We held out little hope that the Youngstown Board of Education would actually do so, and our expectations have been fully realized.
The Youngstown Education Association has overwhelmingly ratified a new three year contract offered to it by the board. And little wonder.
The contract contains 4 percent increases in each of its three years and, of course, teachers will not have to contribute toward their health care coverage. The board gave the same to administrators.
Under the contract, the pay for a teacher with a bachelor's degree and no experience, which was $25,785 this year, will go to $26,816 this July, $27,888 the following year and $29,004 the year after that. A teacher with 15 years experience and a masters degree, who made $48,733 this year, will receive $50,682 beginning in July, $52,709 the year after that and $54,817 in the final year.

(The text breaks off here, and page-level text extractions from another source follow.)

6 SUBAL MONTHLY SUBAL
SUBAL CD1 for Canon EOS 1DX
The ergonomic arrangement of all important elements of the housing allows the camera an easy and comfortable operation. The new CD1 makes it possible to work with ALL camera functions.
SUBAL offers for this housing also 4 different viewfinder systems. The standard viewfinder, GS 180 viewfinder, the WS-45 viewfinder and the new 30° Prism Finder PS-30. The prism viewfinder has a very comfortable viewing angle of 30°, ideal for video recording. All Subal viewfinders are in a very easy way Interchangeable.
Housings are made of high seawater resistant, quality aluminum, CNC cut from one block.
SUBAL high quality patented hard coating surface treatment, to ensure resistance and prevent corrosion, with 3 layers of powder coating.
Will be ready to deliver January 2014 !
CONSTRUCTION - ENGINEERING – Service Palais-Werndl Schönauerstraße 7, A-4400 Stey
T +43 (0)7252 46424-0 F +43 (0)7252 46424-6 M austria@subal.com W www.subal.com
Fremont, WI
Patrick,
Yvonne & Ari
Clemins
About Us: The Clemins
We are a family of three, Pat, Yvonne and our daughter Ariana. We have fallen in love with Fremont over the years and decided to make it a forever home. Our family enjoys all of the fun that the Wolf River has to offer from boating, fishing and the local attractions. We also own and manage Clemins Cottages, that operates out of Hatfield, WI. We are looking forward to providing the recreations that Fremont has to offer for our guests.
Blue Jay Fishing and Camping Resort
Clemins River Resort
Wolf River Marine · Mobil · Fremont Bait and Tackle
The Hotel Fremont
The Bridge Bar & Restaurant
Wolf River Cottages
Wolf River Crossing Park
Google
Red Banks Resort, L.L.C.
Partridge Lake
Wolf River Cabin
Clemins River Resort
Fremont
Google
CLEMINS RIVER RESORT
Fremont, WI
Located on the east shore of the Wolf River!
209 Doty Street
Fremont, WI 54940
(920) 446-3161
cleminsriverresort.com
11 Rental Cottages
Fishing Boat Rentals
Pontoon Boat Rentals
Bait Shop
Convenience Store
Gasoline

According to a budget forecast, personnel costs, which were $48 million this year, will increase to $58.7 million in 2005 -- a 22 percent increase. Retirement and insurance benefits, now at $17 million, are projected to climb to $20.6 million by 2005.
None of this seems to bother the board of education, because its forecast has it finishing in the black the next four years. The projected year-end balance will be devoured by the increasing costs, dropping from $19.7 million this year to $837,000 in 2006. By 2007, the district will be in the red.

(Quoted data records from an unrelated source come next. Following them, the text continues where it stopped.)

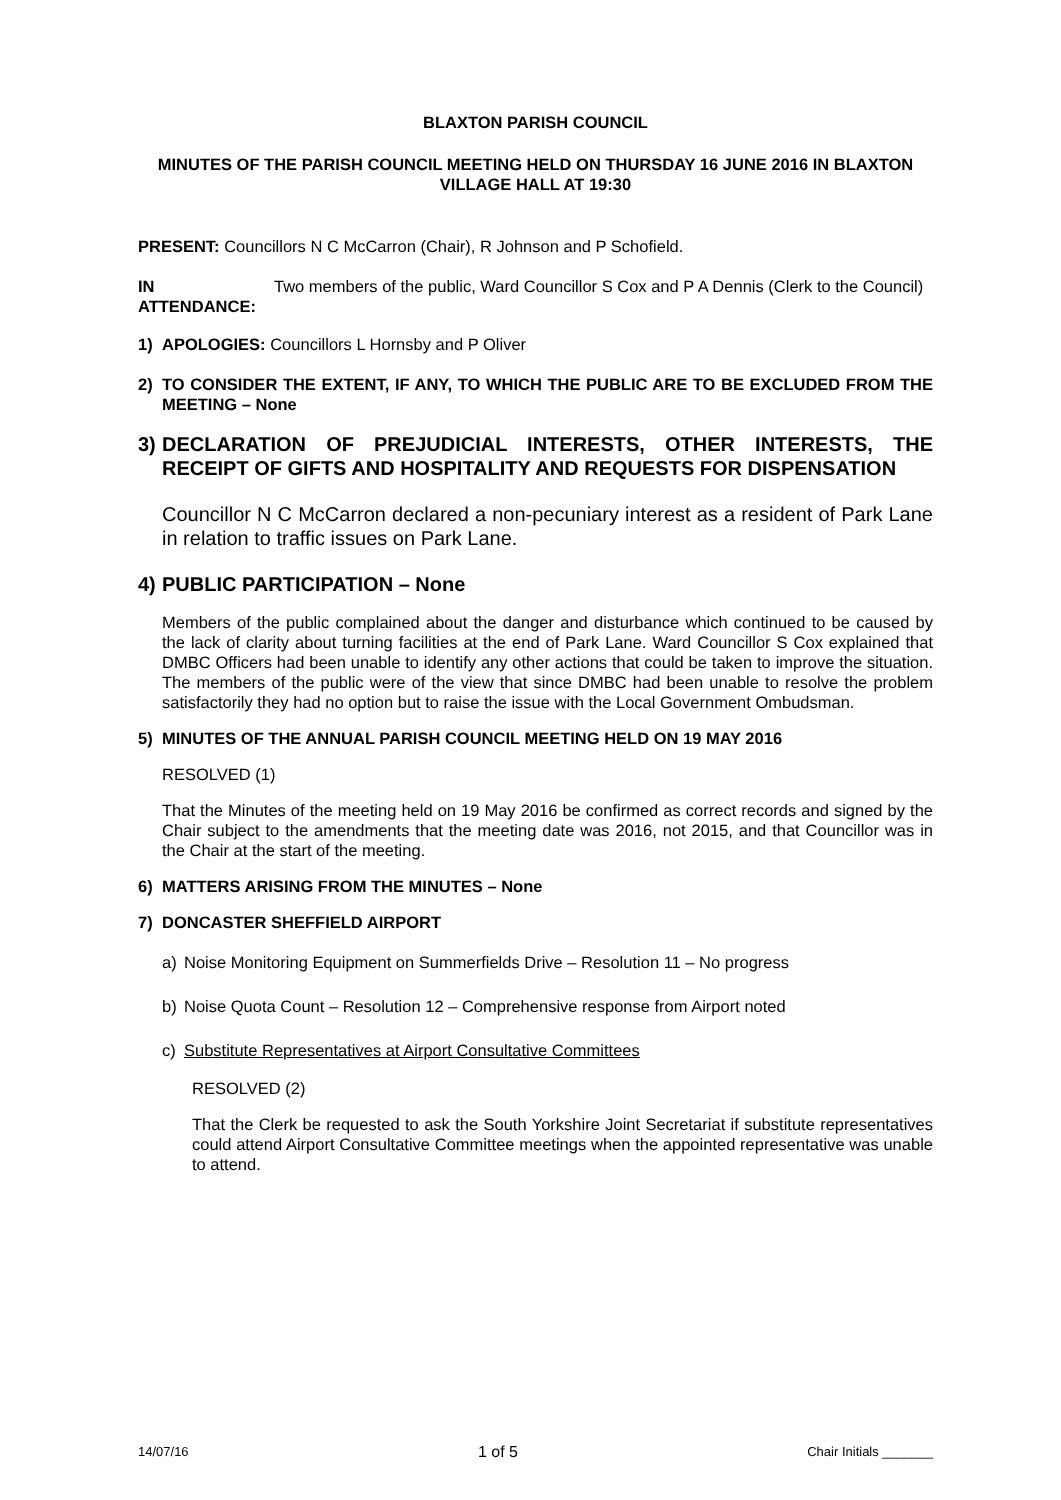BLAXTON PARISH COUNCIL
MINUTES OF THE PARISH COUNCIL MEETING HELD ON THURSDAY 16 JUNE 2016 IN BLAXTON VILLAGE HALL AT 19:30
PRESENT: Councillors N C McCarron (Chair), R Johnson and P Schofield.
IN ATTENDANCE:
Two members of the public, Ward Councillor S Cox and P A Dennis (Clerk to the Council)
1) APOLOGIES: Councillors L Hornsby and P Oliver
2) TO CONSIDER THE EXTENT, IF ANY, TO WHICH THE PUBLIC ARE TO BE EXCLUDED FROM THE MEETING – None
3) DECLARATION OF PREJUDICIAL INTERESTS, OTHER INTERESTS, THE RECEIPT OF GIFTS AND HOSPITALITY AND REQUESTS FOR DISPENSATION
Councillor N C McCarron declared a non-pecuniary interest as a resident of Park Lane in relation to traffic issues on Park Lane.
4) PUBLIC PARTICIPATION – None
Members of the public complained about the danger and disturbance which continued to be caused by the lack of clarity about turning facilities at the end of Park Lane. Ward Councillor S Cox explained that DMBC Officers had been unable to identify any other actions that could be taken to improve the situation. The members of the public were of the view that since DMBC had been unable to resolve the problem satisfactorily they had no option but to raise the issue with the Local Government Ombudsman.
5) MINUTES OF THE ANNUAL PARISH COUNCIL MEETING HELD ON 19 MAY 2016
RESOLVED (1)
That the Minutes of the meeting held on 19 May 2016 be confirmed as correct records and signed by the Chair subject to the amendments that the meeting date was 2016, not 2015, and that Councillor was in the Chair at the start of the meeting.
6) MATTERS ARISING FROM THE MINUTES – None
7) DONCASTER SHEFFIELD AIRPORT
a) Noise Monitoring Equipment on Summerfields Drive – Resolution 11 – No progress
b) Noise Quota Count – Resolution 12 – Comprehensive response from Airport noted
c) Substitute Representatives at Airport Consultative Committees
RESOLVED (2)
That the Clerk be requested to ask the South Yorkshire Joint Secretariat if substitute representatives could attend Airport Consultative Committee meetings when the appointed representative was unable to attend.
14/07/16 1 of 5 Chair Initials _______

Going back to our second paragraph, the reference to night following the day should be attributed to Shakespeare in "Hamlet." And we feel compelled to quote a few more lines from the advice Polonius is giving to his son: "Neither a borrower, nor a lender be; For loan oft loses both itself and friend, and borrowing dulls the edge of husbandry."
Make no mistake. The people whom Youngstown voters elected to run their schools chose expediency over husbandry. They have the money today and see no problem spending it until the district is broke. Then the alternatives will be to ask the voters for more money, cut programs at the expense of students or end up back in fiscal emergency, borrowing from the state fund.
The stars are aligned
How can it be otherwise? The economy remains flat. Property tax rolls are stagnant. And it is still not certain what Ohio's school districts will lose in the upcoming and succeeding state budgets -- but they are almost certain to lose.
The General Assembly is intent of shifting money from public schools to charters schools and voucher programs and is pursuing property tax relief for business and industry, without providing state money to make up for local shortfalls.
Given these uncertainties, the board had no business assuming that it can afford the contracts it approved this year. Given the economy, state cutbacks and rising health care costs, the likelihood of Youngstown city schools ending 2005 in the black is slim. And that's not even considering the possible cost effects of a growing tendency among higher-paid experienced teachers to delay retirement because the State Teachers Retirement Fund is having problems of its own.
The Youngstown Board of Education has negotiated a slew of deals that are simply out of touch with the economic realities of the day.
Board members who were patting themselves on the back for reaching an easy agreement with the district's employees will eventually have a harder time explaining themselves to the voters.